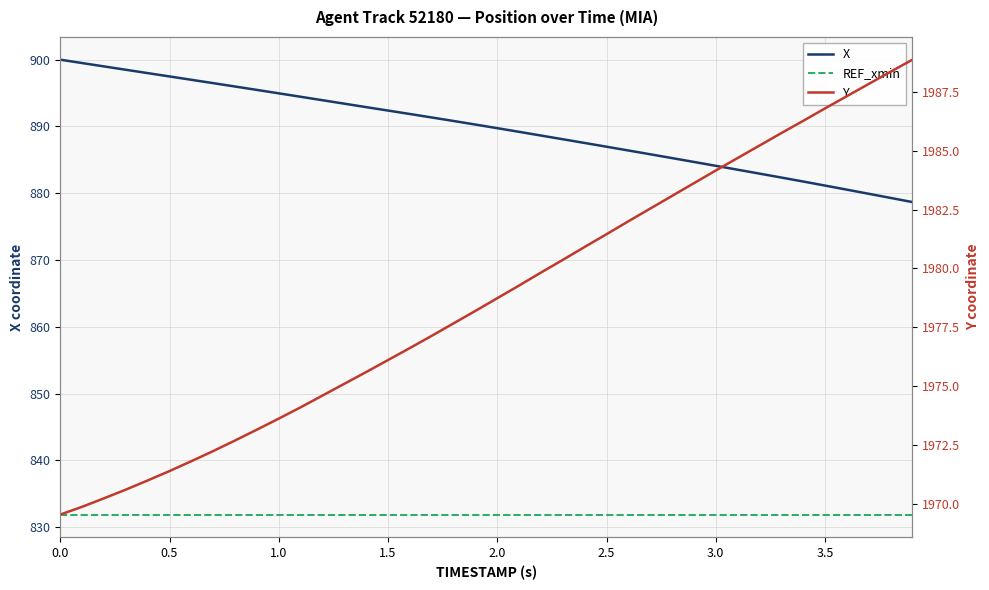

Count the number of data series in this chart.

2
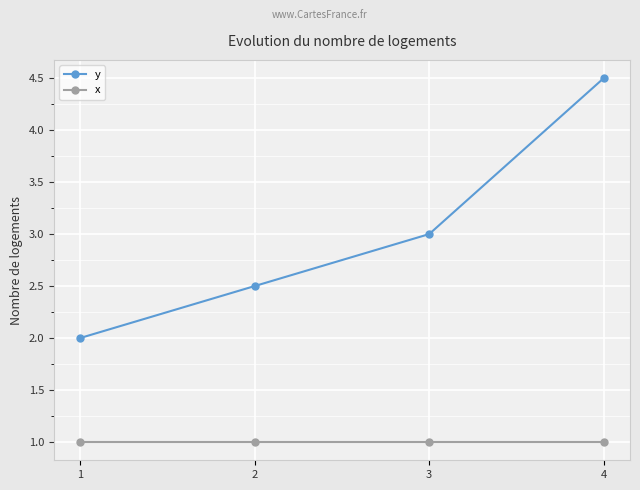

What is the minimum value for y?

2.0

* * * * * * *

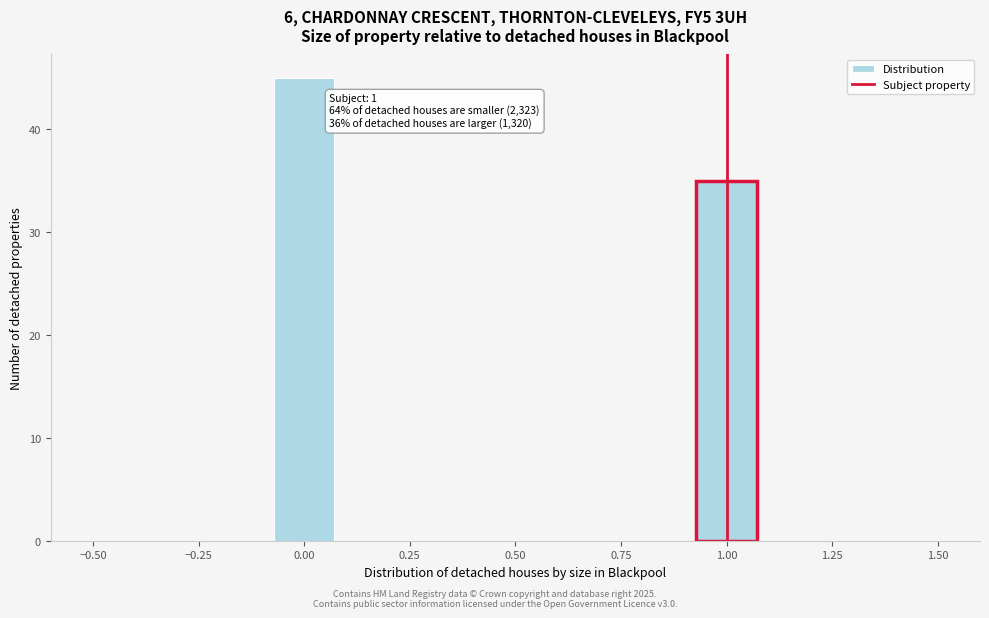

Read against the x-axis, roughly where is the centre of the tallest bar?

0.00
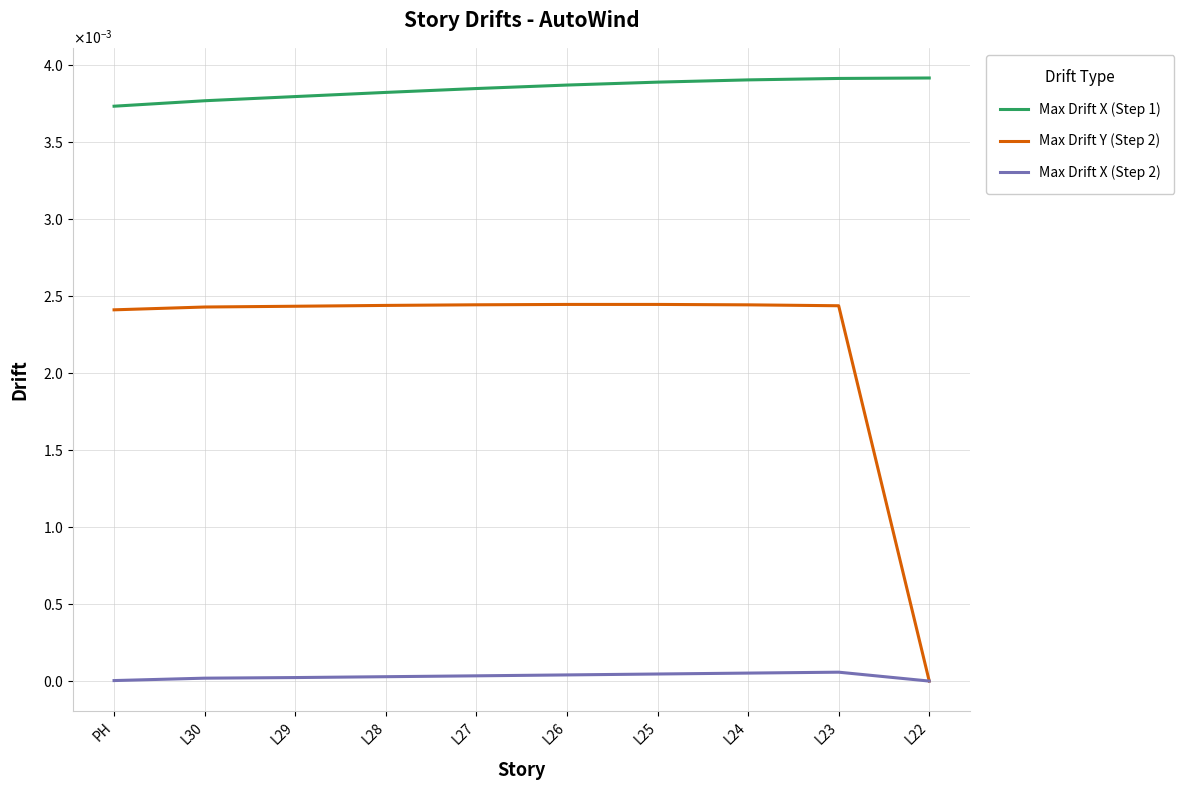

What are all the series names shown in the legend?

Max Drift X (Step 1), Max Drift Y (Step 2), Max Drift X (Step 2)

* * * * * * *

* [DESCRIPTION OF THE TASK]: From the material above, copy out every line that contains the word "series".

* [TASK SOLUTION]:
Count the number of data series in this chart.
What are all the series names shown in the legend?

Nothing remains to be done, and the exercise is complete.